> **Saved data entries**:
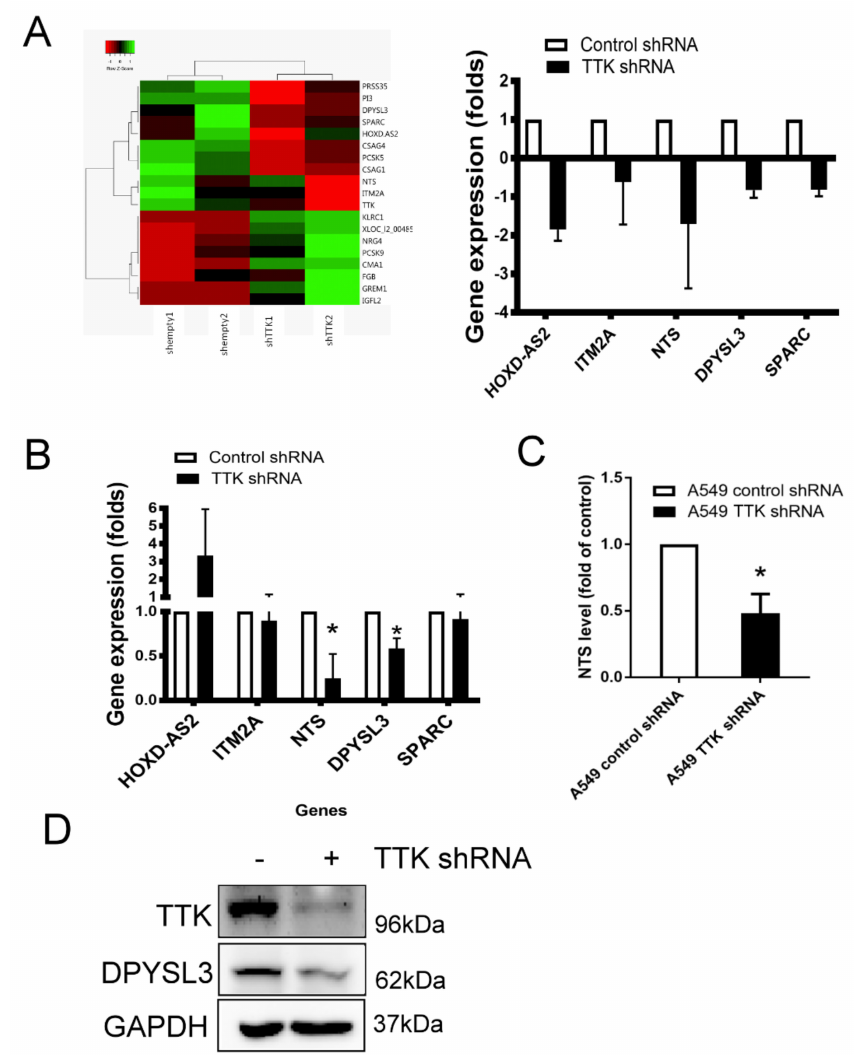
Figure 4. The gene profile of TTK-knockdown A549 cells. ( A ) The heat-map. The gene profile of TTK knockdown A549 cells was established by a microarray. ( B ) The decrease genes of TTK knockdown A549 cells. The expressions of various mRNAs were measured by qRT-PCR. Knockdown of TTK decreased neurotensin (NTS; C ) and DYPSL3 ( D ) expression protein levels. The level of NTS in the supernatants of control or TTK knockdown A549 cells was determined by ELISA after 48 h incubation. The expression of DYPSL3 was assessed by an Immunoblot. All experiments were performed independently at least three times. * Significant di ff erence when comparing with control group ( p <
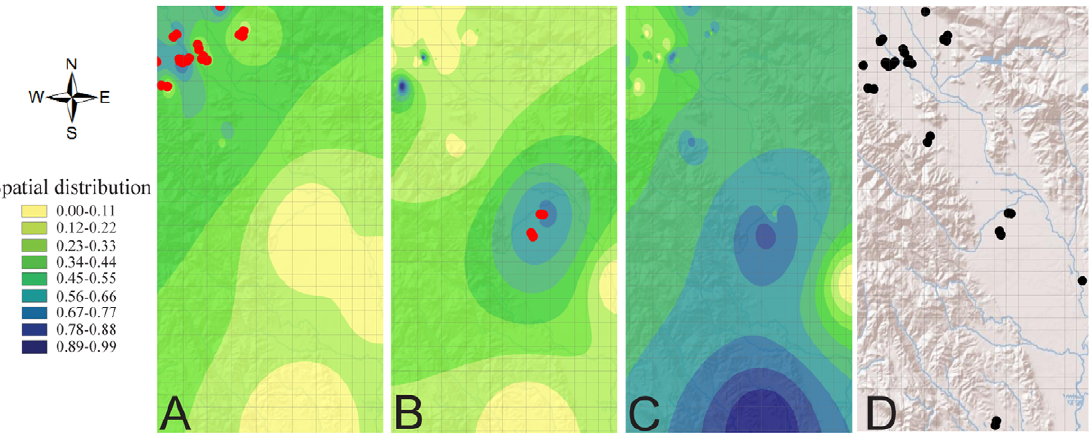
Figure 3. Geospatial and clustering analyses of GLRaV-3 variants in the Napa Valley. Images A through C illustrate results for GLRaV-3a, -3b and -3c, respectively; spatial distribution patterns for each variant are shown using interpolation data. The colored gradient and the corresponding values for spatial distribution represent the proportion for a given GLRaV-3 variant compared to the total number of GLRaV present in the tested block. The red dots indicate localities with statistically supported high incidence (p , 0.01) of a particular variant in relationship to the remaining sample set. Image D shows all blocks positive for at least one GLRaV-3 variant. Each grid box represents 1 km 2 .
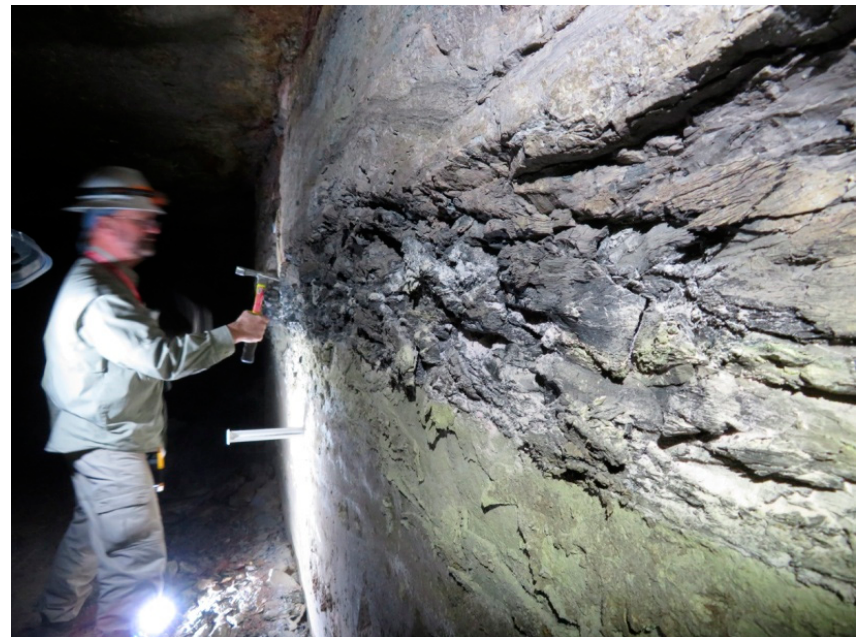
Figure 2. Woody debris layer exposed in the wall of an inactive uranium mine in the White Valley District, San Juan County (UT, USA). 2019 photo, courtesy of Mark Hart.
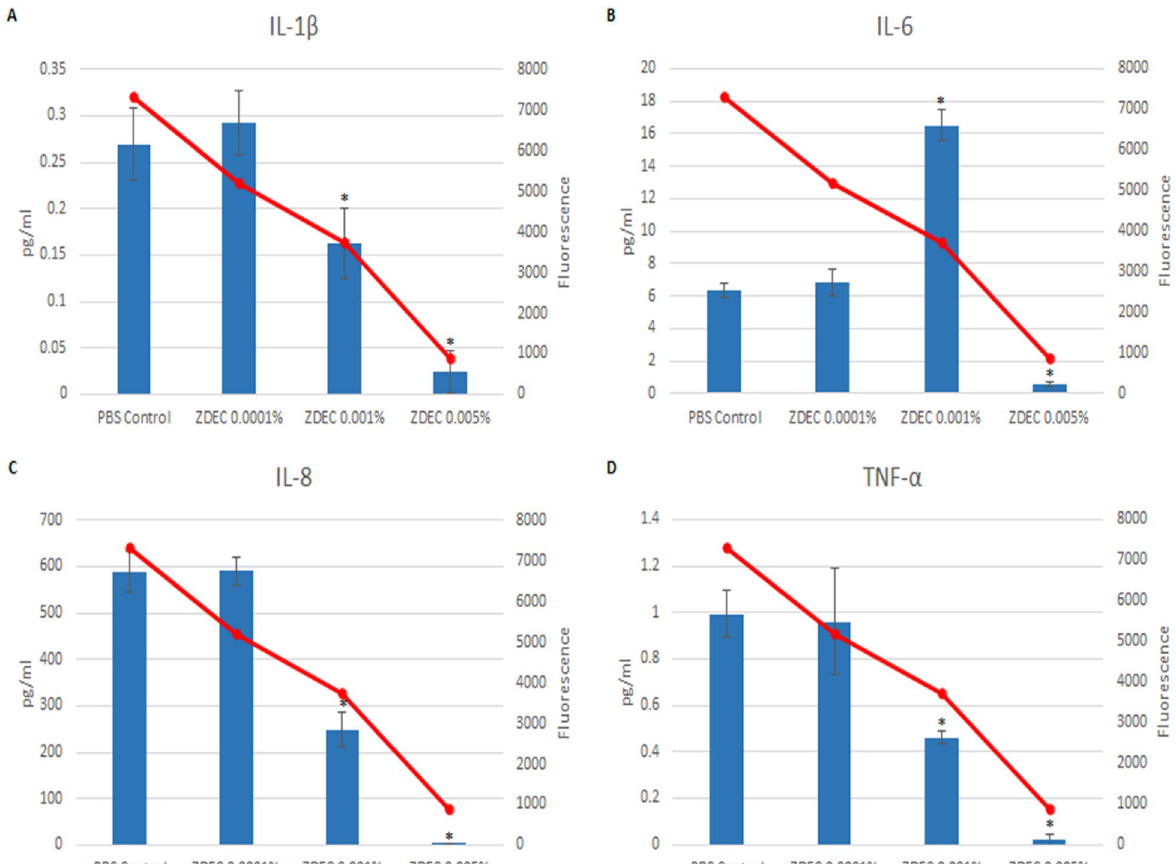
Figure 5. Cytokine release of ZDEC exposed HLEC. Release of four proinflammatory cytokines (bar graphs) and metabolic activity (line graphs) of HLEC exposed to ZDEC treated silicone discs. The four cytokines quantified are IL-1β ( A ), IL-6 ( B ), IL-8 ( C ), and TNF-α ( D ). *p < 0.05 of the PBS control. Error bars are the standard deviations. Experiments performed in triplicate in two separate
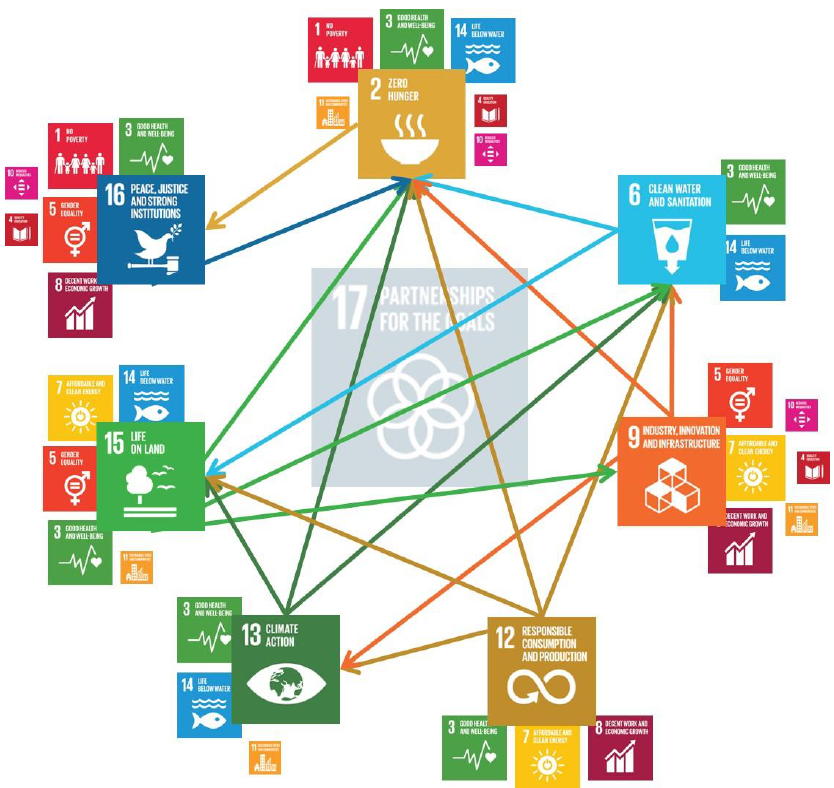
Figure 2. Links between sustainable development goals in the “edible insects’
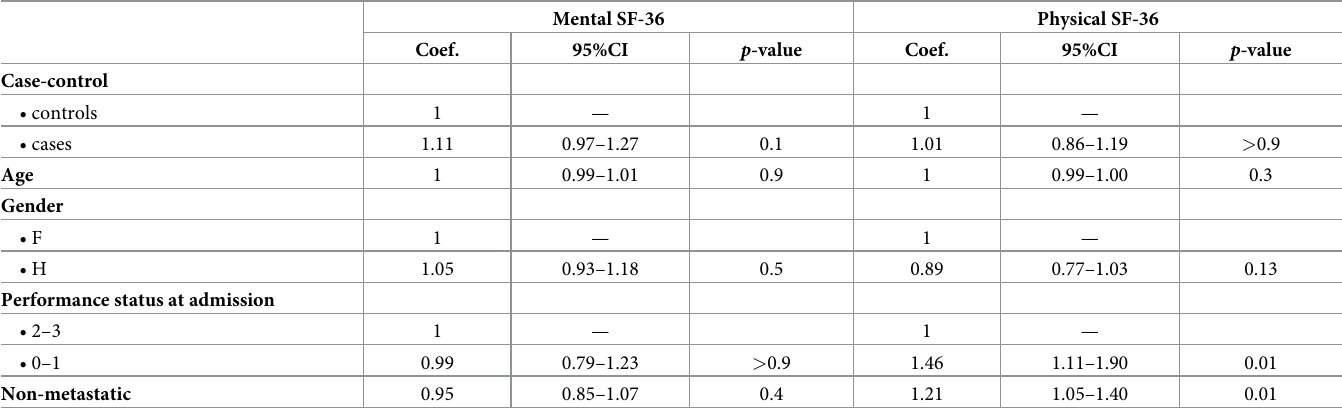
Table 4. Multivariate analysis of variables associated with SF-36 at 3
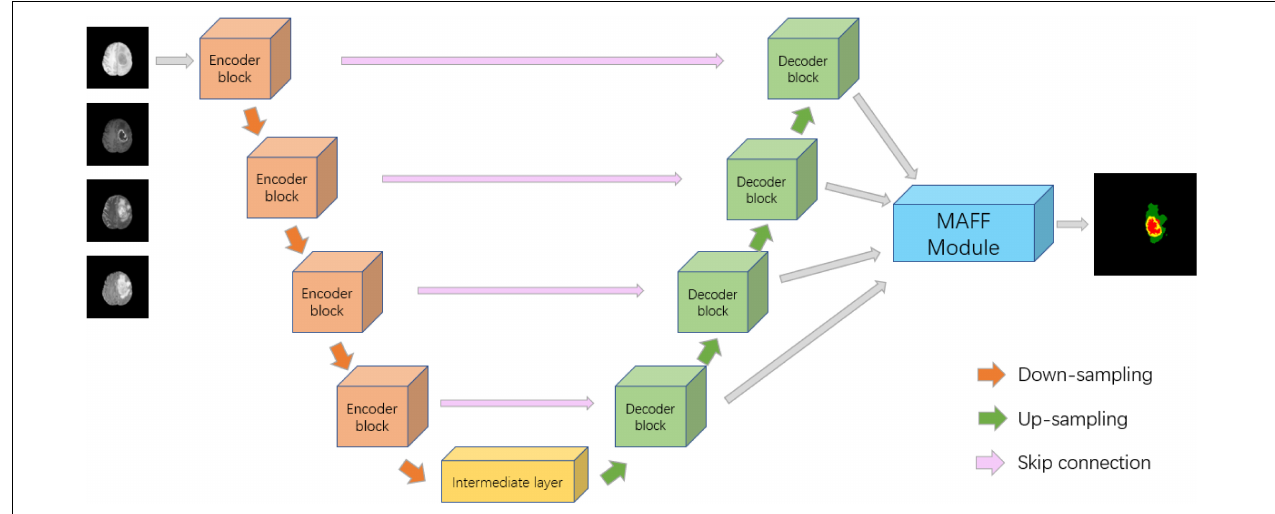
FIGURE 2 | Architecture of the proposed MAFF-ResUNet. In the ground truth image, red, green and yellow stand for tumor core (TC), whole tumor (WT), and enhance tumor (ET),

> **What you will do**:
Each line from the one holding "Figure 5. Cytokine" down to the end of the records is to be reproduced unaltered, and the pictures are to be omitted.

> **Exercise result**:
Figure 5. Cytokine release of ZDEC exposed HLEC. Release of four proinflammatory cytokines (bar graphs) and metabolic activity (line graphs) of HLEC exposed to ZDEC treated silicone discs. The four cytokines quantified are IL-1β ( A ), IL-6 ( B ), IL-8 ( C ), and TNF-α ( D ). *p < 0.05 of the PBS control. Error bars are the standard deviations. Experiments performed in triplicate in two separate
Figure 2. Links between sustainable development goals in the “edible insects’
Table 4. Multivariate analysis of variables associated with SF-36 at 3
FIGURE 2 | Architecture of the proposed MAFF-ResUNet. In the ground truth image, red, green and yellow stand for tumor core (TC), whole tumor (WT), and enhance tumor (ET),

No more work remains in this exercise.